Securing endpoint devices became far more challenging with the increase of bring your own device (BYOD) environments over the last decade. The number of devices that connect to each network has increased, as well as the variety of devices. Endpoints on a network are likely to include not just personal smartphones and tablets, but also Internet of Things (IoT) devices, which run a wide variety of software and hardware (learn more about IoT security).

How does endpoint security relate to network security?

Endpoint security is part of keeping networks secure, since an unsecured endpoint provides a weak spot in a network for an attacker to exploit. But network security also includes protecting and securing network infrastructure, managing network, cloud, and Internet access, and other aspects not covered by most endpoint security products.

Today, the lines between endpoint and network security are blurring. Many organizations are moving to a Zero Trust model for network security, which assumes any endpoint device may pose a threat and must be verified before it can connect to internal resources — even SaaS applications. With such a model, endpoint security posture becomes important for allowing network and cloud access.

Endpoint security and Zero Trust

In a Zero Trust model, no endpoint is trusted automatically. Zero Trust requires checking every device for security risks regularly, often on a request-by-request basis. This may involve an integration with endpoint security solutions that monitor the endpoint for malware or other risks. Some Zero Trust and secure access service edge (SASE) vendors may provide this natively as well.

Such an approach means that potentially compromised endpoint devices are quickly isolated from the rest of the network, preventing lateral movement. This principle of microsegmentation is a core facet of Zero Trust security.

To learn more about Zero Trust, see What is a Zero Trust network? Or, learn about Cloudflare One, which combines networking and security services in one Zero Trust platform.

FAQs

What is endpoint security?

Endpoint security is the practice of defending devices that connect to a network from cyberattacks. It involves not only blocking malware but also preventing dangerous user behaviors that could compromise a device.

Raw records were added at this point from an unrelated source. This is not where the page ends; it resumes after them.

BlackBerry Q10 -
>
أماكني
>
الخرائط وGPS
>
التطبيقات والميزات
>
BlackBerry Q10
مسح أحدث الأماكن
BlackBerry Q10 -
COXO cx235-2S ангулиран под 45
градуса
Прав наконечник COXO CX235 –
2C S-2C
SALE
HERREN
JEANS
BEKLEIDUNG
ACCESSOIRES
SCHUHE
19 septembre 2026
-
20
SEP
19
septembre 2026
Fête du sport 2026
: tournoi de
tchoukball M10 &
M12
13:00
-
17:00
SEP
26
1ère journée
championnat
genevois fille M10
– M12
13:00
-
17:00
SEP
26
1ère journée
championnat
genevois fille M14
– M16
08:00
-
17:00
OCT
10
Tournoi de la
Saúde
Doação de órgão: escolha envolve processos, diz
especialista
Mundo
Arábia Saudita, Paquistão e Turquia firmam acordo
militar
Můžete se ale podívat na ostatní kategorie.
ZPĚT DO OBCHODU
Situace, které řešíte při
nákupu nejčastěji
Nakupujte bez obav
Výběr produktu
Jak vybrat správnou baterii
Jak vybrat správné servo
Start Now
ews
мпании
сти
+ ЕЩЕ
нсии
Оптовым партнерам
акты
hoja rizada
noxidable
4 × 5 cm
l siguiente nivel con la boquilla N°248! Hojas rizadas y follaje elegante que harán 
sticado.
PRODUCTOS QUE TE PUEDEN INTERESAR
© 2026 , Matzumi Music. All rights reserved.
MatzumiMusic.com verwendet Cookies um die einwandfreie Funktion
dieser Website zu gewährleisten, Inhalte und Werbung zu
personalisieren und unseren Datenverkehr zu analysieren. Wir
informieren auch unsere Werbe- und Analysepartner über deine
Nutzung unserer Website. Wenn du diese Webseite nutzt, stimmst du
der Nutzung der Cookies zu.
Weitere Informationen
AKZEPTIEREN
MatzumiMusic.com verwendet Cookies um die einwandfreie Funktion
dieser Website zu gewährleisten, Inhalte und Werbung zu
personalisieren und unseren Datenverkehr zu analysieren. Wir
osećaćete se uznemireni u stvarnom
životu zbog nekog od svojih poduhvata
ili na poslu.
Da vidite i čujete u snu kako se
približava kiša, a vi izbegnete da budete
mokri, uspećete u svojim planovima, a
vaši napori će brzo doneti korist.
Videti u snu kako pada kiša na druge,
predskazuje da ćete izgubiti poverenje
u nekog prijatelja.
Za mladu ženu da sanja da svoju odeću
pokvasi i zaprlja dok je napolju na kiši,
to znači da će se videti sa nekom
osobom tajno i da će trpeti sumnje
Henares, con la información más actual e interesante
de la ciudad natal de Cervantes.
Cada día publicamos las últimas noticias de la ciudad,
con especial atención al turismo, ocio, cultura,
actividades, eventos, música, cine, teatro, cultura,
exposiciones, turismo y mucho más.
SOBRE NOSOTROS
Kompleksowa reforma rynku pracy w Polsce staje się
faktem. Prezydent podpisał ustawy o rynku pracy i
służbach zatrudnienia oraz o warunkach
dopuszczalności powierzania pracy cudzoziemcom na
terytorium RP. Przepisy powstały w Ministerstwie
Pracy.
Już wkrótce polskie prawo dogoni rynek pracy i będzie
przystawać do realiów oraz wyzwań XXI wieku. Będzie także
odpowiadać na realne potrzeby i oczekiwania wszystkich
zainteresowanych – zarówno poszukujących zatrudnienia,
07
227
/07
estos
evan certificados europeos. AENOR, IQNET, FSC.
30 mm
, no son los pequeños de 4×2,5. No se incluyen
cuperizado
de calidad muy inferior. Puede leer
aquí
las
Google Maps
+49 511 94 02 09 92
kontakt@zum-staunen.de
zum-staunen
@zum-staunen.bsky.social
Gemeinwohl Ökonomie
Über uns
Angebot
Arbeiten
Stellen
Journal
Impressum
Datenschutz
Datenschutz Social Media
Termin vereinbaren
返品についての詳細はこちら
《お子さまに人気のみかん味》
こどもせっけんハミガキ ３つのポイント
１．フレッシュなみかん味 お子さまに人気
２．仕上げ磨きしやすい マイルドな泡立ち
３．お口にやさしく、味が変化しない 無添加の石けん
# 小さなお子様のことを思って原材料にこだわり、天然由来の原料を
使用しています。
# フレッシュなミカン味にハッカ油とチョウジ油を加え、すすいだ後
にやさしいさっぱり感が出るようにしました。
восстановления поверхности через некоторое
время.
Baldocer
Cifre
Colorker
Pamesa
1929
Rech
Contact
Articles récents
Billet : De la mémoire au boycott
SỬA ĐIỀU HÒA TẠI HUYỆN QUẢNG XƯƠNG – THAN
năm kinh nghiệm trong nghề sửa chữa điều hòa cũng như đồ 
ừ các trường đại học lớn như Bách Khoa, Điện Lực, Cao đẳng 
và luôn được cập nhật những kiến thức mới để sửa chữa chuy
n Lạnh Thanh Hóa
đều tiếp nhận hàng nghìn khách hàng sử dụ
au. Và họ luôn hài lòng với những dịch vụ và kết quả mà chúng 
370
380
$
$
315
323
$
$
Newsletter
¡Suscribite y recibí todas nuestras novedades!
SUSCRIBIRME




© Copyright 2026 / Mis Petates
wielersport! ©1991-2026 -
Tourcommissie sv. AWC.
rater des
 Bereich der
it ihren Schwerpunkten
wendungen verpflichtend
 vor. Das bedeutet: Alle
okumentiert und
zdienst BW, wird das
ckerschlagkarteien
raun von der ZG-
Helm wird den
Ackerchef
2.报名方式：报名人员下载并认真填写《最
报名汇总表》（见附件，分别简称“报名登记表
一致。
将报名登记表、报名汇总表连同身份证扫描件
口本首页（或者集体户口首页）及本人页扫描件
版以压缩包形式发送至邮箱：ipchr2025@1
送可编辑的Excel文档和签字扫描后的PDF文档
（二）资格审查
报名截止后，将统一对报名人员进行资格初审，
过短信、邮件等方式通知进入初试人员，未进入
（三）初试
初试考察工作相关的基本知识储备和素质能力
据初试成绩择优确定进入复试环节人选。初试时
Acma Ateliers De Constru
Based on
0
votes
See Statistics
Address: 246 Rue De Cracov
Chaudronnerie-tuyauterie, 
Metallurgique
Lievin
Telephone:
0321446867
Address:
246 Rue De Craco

Why is endpoint protection particularly important for businesses?

Businesses must manage large amounts of devices. Each insecure endpoint acts as a potential entry point for attackers to access the broader corporate network. Centralized endpoint security allows IT teams to remotely monitor and secure these devices.

What are the different ways endpoint security software can be deployed?

There are two primary models for endpoint security: client-server and software-as-a-service (SaaS). In the client-server model, a central server manages software installed on each device. In the SaaS model, a cloud provider hosts the security platform, which allows for easier scaling and the ability to update or alert devices even when they are not connected to the internal network.

How does anti-malware software identify threats?

Modern anti-malware uses four main techniques: signature detection (comparing files to a database of known threats), heuristic detection (looking for suspicious characteristics in unknown software), sandboxing (testing files in a safe, isolated virtual environment), and memory analysis.

What is endpoint detection and response (EDR)?

EDR is a specific category of security tools that goes beyond basic prevention by continuously monitoring events on endpoints and the network. These products collect detailed activity data to help security teams identify complex threats.

How does endpoint security fit into a Zero Trust architecture?

In a Zero Trust model, no device is trusted by default, regardless of whether it is inside or outside the network perimeter. Endpoint security provides the security posture data that Zero Trust systems use to decide whether to grant access to specific applications or resources.

How does endpoint security help protect data if a laptop is physically stolen?

Endpoint security solutions can encrypt specific files or the entire hard disk, scrambling the data so that it remains unreadable to anyone without the correct decryption key, even if they have physical possession of the device.